An Application of Intuitionistic Fuzzy Sets to Improve Information Extraction from Thai Unstructured Text

Peerasak INTARAPAIBOON  Thanaruk THEERAMUNKONG  

Publication
IEICE TRANSACTIONS on Information and Systems   Vol.E101-D   No.9   pp.2334-2345
Publication Date: 2018/09/01
Online ISSN: 1745-1361
DOI: 10.1587/transinf.2017EDP7423
Type of Manuscript: PAPER
Category: Artificial Intelligence, Data Mining
Keyword: 
intuitionistic fuzzy set,  similarity measure,  multi-slot information extraction,  

Full Text: PDF(1017.3KB)
>>Buy this Article


Summary: 
Multi-slot information extraction, also known as frame extraction, is a task that identify several related entities simultaneously. Most researches on this task are concerned with applying IE patterns (rules) to extract related entities from unstructured documents. An important obstacle for the success in this task is unknowing where text portions containing interested information are. This problem is more complicated when involving languages with sentence boundary ambiguity, e.g. the Thai language. Applying IE rules to all reasonable text portions can degrade the effect of this obstacle, but it raises another problem that is incorrect (unwanted) extractions.

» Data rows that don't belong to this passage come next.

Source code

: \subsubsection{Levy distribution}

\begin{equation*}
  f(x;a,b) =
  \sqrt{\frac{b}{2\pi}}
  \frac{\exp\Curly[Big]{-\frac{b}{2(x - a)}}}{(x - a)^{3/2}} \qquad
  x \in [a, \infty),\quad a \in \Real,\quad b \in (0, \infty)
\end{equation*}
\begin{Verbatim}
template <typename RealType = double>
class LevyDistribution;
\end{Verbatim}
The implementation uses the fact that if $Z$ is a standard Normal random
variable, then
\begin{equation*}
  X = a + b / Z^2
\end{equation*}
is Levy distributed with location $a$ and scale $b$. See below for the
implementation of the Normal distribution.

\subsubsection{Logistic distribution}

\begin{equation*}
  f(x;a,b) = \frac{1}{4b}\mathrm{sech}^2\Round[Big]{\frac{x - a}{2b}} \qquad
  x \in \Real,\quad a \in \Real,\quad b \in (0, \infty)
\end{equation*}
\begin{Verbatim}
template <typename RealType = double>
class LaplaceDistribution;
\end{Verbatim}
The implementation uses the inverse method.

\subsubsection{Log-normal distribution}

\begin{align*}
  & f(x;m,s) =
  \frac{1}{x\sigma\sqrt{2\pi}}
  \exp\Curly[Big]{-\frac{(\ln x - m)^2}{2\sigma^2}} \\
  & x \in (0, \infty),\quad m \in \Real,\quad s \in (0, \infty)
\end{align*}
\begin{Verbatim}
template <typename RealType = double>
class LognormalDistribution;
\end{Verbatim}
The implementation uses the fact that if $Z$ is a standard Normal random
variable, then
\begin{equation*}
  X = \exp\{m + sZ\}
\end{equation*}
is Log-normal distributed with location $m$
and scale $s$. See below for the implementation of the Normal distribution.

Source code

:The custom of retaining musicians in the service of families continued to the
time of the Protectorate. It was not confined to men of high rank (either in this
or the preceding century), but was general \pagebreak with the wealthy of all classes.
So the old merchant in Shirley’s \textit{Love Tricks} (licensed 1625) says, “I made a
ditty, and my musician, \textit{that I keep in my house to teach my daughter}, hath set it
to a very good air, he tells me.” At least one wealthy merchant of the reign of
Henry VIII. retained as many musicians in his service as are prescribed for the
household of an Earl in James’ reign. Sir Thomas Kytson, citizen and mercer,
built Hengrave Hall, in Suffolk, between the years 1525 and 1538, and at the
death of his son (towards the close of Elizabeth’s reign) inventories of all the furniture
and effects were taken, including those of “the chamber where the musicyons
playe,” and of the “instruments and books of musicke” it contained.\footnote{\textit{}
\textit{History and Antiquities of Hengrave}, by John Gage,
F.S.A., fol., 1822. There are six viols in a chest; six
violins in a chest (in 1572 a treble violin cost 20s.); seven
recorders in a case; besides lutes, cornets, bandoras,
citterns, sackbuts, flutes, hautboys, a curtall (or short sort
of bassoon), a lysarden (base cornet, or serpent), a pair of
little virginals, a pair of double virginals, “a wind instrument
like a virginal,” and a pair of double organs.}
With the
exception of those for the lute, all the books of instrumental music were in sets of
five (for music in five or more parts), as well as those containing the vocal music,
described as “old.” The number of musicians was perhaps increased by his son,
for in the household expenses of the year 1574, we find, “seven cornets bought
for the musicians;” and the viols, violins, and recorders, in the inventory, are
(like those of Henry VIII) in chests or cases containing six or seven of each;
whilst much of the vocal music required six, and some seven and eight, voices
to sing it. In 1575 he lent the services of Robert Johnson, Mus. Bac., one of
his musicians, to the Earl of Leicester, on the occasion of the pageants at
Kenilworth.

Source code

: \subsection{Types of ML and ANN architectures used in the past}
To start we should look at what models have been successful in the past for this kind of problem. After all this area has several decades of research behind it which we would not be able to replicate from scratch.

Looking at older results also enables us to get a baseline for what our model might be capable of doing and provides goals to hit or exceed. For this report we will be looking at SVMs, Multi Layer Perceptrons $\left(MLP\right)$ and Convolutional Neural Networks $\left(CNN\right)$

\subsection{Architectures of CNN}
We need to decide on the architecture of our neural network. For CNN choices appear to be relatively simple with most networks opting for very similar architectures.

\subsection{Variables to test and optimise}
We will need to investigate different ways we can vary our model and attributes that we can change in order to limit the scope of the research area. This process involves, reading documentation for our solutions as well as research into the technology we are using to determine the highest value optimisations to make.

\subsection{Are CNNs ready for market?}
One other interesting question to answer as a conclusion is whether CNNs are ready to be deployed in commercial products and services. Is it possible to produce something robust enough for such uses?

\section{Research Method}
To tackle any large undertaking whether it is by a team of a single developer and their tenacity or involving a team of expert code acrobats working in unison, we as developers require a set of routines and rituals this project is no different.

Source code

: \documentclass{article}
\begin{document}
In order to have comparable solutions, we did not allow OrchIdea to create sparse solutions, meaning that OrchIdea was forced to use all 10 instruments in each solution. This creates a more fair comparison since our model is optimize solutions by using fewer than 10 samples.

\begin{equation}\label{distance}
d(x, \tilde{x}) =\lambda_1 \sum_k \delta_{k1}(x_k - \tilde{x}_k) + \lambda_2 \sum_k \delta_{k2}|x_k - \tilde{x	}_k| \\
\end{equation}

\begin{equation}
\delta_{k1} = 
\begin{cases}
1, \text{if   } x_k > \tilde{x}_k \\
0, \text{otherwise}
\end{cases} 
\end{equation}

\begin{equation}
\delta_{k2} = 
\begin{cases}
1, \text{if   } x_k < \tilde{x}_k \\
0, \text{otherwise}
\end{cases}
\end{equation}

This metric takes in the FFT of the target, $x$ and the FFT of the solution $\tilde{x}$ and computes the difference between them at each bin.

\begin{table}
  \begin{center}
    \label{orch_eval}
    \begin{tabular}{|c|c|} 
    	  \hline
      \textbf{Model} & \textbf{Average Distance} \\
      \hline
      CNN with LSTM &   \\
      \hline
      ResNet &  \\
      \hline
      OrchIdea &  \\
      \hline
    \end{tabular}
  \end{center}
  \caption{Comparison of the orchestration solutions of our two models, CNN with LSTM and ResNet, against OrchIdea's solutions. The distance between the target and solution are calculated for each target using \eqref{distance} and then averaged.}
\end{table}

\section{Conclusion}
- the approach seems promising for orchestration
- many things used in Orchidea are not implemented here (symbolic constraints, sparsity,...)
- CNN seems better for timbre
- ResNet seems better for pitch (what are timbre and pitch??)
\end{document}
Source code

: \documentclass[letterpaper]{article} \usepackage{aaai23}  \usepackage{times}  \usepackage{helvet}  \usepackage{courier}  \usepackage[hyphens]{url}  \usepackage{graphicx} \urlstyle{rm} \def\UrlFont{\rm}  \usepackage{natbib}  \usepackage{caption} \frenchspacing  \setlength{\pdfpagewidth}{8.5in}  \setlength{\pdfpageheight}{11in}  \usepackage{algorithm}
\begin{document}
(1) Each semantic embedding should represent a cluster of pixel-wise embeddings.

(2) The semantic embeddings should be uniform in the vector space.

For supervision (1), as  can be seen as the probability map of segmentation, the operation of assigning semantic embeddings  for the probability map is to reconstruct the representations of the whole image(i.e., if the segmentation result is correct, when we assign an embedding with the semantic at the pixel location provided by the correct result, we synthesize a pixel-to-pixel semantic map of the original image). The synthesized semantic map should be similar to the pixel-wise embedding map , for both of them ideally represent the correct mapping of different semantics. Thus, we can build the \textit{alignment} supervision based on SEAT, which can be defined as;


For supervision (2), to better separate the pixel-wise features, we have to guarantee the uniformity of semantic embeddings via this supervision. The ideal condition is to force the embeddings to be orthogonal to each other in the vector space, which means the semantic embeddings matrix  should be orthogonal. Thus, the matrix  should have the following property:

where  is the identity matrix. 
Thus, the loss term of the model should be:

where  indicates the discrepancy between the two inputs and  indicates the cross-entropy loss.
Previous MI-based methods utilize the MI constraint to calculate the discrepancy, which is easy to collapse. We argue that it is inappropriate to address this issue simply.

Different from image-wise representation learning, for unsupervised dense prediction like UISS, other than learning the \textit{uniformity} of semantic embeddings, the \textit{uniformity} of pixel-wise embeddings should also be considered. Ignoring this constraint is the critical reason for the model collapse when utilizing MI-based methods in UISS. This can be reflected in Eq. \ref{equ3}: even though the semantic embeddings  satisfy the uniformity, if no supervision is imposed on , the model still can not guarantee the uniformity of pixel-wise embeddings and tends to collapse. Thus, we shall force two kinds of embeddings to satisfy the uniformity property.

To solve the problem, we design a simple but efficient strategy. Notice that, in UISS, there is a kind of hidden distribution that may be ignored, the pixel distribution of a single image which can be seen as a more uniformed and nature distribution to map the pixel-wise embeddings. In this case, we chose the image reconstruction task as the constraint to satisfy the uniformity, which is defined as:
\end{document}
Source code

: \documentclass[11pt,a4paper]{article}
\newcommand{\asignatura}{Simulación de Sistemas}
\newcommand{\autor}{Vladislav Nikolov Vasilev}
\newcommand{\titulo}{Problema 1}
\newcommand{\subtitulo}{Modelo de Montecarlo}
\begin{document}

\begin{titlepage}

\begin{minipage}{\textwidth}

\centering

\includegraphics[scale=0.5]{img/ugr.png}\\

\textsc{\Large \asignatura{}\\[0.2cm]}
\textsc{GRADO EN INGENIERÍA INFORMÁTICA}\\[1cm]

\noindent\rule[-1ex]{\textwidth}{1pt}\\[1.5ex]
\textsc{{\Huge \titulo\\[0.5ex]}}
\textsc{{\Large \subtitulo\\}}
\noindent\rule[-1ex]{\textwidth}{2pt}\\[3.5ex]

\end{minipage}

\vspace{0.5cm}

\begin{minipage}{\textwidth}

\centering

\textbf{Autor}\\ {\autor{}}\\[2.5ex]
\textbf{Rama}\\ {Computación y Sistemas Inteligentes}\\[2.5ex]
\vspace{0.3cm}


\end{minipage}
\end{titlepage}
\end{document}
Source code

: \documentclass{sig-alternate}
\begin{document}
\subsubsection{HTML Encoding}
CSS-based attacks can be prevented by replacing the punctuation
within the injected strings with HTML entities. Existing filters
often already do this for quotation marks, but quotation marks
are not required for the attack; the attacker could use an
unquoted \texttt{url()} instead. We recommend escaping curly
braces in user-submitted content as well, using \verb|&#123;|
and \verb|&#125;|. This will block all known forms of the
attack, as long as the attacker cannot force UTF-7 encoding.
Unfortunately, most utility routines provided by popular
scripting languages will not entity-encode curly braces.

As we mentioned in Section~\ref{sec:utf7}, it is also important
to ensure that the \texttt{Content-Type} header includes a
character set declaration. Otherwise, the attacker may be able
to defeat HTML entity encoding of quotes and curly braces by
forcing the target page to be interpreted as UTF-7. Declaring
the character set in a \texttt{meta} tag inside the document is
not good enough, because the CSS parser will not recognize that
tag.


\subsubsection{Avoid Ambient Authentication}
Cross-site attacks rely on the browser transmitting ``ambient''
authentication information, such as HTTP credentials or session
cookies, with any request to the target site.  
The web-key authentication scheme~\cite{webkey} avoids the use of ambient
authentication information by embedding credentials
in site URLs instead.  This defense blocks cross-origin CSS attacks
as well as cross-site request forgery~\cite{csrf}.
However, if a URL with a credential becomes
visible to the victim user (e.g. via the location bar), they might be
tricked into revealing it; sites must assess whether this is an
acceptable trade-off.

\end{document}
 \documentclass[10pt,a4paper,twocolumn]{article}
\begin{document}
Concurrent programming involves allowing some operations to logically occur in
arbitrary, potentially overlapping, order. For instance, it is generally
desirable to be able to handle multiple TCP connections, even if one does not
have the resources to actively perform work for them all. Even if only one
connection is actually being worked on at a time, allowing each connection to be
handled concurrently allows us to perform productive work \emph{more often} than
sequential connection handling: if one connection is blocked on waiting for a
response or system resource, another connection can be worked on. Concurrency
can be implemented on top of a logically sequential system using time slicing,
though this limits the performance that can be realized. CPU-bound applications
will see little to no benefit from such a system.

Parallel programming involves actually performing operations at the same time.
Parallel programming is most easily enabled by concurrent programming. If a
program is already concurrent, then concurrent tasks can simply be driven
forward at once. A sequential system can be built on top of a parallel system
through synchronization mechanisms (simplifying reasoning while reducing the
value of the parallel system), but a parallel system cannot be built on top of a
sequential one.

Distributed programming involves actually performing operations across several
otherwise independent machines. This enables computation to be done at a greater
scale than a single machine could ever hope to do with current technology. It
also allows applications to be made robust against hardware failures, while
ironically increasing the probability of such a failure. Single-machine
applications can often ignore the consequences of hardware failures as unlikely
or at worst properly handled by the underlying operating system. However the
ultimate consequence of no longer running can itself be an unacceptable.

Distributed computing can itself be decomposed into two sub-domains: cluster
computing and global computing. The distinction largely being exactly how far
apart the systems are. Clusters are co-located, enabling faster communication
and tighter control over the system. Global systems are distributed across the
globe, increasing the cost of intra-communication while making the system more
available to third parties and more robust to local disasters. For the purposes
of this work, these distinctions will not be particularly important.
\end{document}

This paper aims to present a method for removing these incorrect extractions. In the method, extractions are represented as intuitionistic fuzzy sets, and a similarity measure for IFSs is used to calculate distance between IFS of an unclassified extraction and that of each already-classified extraction. The concept of k nearest neighbor is adopted to design whether the unclassified extraction is correct or not. From the experiment on various domains, the proposed technique improves extraction precision while satisfactorily preserving recall.